После встречи с Юлией Леонидовной я больше всего опасался, что появятся читатели, которых заинтересует не соль, а кое-что посерьёзнее, например, арийские сокровища. И люди эти будут куда серьёзнее, конкретнее и жёстче, чем моя учительница-пенсионерка.
И оказалось, опасался не зря. Сначала получил короткое письмо, в котором незнакомый мне бизнесмен, видимо, ещё молодой человек, писал, что располагает архивами своего дальнего предка, который занимался проблемой Северной цивилизации ещё в начале девятнадцатого века, и что хотел бы показать или вовсе передать их безвозмездно. С подобным случаем я уже сталкивался, когда на меня вышел бывший разведчик-нелегал, будто бы двадцать лет проработавший в Индии, на деле оказавшийся обыкновенным алкоголиком. С неделю поил его, смотрел, как старый, седой человек с благородной внешностью и повадками раджи пыжится, играет таинственную, во что-то посвящённую личность, и терпеливо слушал общие слова и рассуждения. Короче, опыт был, и на письмо я не откликнулся, но скоро получил ещё одно, обстоятельное, с намёками на то, что у нас может получиться продуктивное сотрудничество в плане перевода и издания моих книг за рубежом. Всё было как бы весьма заманчиво, но это как раз и настораживало.

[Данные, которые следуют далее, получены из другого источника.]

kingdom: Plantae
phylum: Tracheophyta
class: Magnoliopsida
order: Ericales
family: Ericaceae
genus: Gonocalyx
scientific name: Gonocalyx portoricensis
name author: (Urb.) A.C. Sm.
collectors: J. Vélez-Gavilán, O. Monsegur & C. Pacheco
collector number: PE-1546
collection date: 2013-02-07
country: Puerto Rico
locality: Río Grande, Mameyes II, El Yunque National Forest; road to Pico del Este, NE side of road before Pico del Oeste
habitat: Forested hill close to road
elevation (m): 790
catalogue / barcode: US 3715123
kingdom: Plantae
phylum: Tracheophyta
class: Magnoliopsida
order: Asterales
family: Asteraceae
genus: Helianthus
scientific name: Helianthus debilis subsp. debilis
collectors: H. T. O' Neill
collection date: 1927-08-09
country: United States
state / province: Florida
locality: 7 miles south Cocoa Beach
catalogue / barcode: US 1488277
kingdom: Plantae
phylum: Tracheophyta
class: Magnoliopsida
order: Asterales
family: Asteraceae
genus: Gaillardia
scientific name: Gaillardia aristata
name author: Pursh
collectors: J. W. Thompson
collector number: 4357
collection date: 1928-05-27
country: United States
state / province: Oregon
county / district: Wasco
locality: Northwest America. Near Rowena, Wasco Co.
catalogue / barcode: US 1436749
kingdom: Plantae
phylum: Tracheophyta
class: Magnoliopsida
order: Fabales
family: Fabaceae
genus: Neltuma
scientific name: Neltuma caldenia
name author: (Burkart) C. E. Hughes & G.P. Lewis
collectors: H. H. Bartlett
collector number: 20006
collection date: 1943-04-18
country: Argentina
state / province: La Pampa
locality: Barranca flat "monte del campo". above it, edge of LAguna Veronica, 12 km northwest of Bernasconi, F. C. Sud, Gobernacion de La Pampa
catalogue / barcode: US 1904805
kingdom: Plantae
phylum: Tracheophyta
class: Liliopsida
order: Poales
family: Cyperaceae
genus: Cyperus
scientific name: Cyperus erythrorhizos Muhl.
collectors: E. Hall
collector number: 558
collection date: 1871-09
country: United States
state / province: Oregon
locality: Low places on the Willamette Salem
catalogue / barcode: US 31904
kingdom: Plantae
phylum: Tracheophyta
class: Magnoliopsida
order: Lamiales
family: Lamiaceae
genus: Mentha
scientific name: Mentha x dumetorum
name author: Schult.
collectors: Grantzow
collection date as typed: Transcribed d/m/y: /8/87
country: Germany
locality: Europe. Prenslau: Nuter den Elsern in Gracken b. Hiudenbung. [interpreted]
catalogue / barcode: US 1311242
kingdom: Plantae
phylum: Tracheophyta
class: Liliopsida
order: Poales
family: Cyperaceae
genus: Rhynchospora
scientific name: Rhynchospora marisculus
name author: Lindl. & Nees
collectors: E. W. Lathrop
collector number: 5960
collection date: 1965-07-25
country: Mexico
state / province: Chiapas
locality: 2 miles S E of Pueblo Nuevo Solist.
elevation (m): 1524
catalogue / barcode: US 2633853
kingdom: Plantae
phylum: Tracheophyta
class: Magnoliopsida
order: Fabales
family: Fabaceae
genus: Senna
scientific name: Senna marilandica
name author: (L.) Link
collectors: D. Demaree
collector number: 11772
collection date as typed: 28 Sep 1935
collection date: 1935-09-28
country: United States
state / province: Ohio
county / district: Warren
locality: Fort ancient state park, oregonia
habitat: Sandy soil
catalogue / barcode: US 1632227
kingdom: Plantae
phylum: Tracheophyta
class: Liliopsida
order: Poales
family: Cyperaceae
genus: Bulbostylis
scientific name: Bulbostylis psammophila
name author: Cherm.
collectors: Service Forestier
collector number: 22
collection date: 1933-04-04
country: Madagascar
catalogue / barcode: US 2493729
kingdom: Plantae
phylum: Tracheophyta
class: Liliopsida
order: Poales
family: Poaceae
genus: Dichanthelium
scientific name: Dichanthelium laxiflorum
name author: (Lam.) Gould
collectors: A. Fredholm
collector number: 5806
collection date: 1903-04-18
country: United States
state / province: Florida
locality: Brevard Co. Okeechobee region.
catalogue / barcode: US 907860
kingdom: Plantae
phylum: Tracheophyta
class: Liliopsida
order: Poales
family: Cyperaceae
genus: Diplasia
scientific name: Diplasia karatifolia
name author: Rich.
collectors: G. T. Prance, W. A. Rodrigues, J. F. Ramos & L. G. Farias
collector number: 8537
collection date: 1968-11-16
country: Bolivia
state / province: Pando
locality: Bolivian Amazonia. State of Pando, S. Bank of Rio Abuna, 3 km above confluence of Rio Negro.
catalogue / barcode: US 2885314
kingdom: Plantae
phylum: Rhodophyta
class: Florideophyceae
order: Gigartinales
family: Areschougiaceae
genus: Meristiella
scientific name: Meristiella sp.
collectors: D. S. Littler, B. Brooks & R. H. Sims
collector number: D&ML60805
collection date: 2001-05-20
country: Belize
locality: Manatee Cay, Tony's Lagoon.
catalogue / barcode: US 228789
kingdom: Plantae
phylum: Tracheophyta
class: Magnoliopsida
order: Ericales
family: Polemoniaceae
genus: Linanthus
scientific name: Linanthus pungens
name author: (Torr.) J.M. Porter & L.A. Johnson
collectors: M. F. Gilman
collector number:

В то время я знал одного настоящего бизнесмена, Серёжу Доватора, которому верил и от которого мог получать совершенно искреннюю помощь, но мы с ним съели пуд соли. Бывало, он вытаскивал меня из леса на собственном горбу, когда прихватило позвоночник, а бывало, чуть врукопашную не сходились по политическим мотивам. А тут чужой человек ни с того, ни с сего предлагает слишком уж много и бескорыстно, да ещё ставки растут. Одним словом, и второе письмо оставил без ответа. Тогда меня выловили в магазине «Библио-Глобус», где была презентация новой книги, вежливый молодой человек сначала взял автограф, потом сообщил, что коль выпал случай и мы встретились, то нужно поговорить. Дескать, буду ждать на улице в машине и времени отниму полчаса, не больше и никакие отказы, ни доводы, что не интересуюсь архивами и не стремлюсь издаваться за рубежом, не принимались. Я и лица-то его толком не запомнил, отметилось лишь, что он всё время улыбался и часто мигал.
Из книжного магазина меня тогда вывели чёрным ходом, и я избежал встречи. Через некоторое время ко мне в глухую деревеньку Вологодской области, где я сидел месяцами и о которой знали немногие, нагрянули сразу трое неизвестных. Приехали они ранней осенью, когда мы с местным егерем были на охоте. Со слов соседки, обследовали двор, обшарили избу, мою машину — здесь, как в соляных копях, ничего на замки не запиралось, в том числе и компьютер. Когда же встревоженная и смелая соседка пришла, чтоб спросить, кто такие, и что ищут, приезжие, по всей вероятности, скачивали информацию с моего ноутбука, — по крайней мере, он был включён. На вологодчине люди простые, однако любопытные, наблюдательные и физиономисты от природы, так что мои «друзья» из Петербурга, как они представились, соседке не приглянулись. Особенно не понравилось ей, что залезли в компьютер, к которому она относилась с трепетом и страхом. Задами и задворками, она прибежала к жене егеря, рассказала, что ко мне приехали люди на большой иностранной машине, хозяйничают как дома и наверняка бандиты, а та вышла на дорогу и встретила нас с охоты.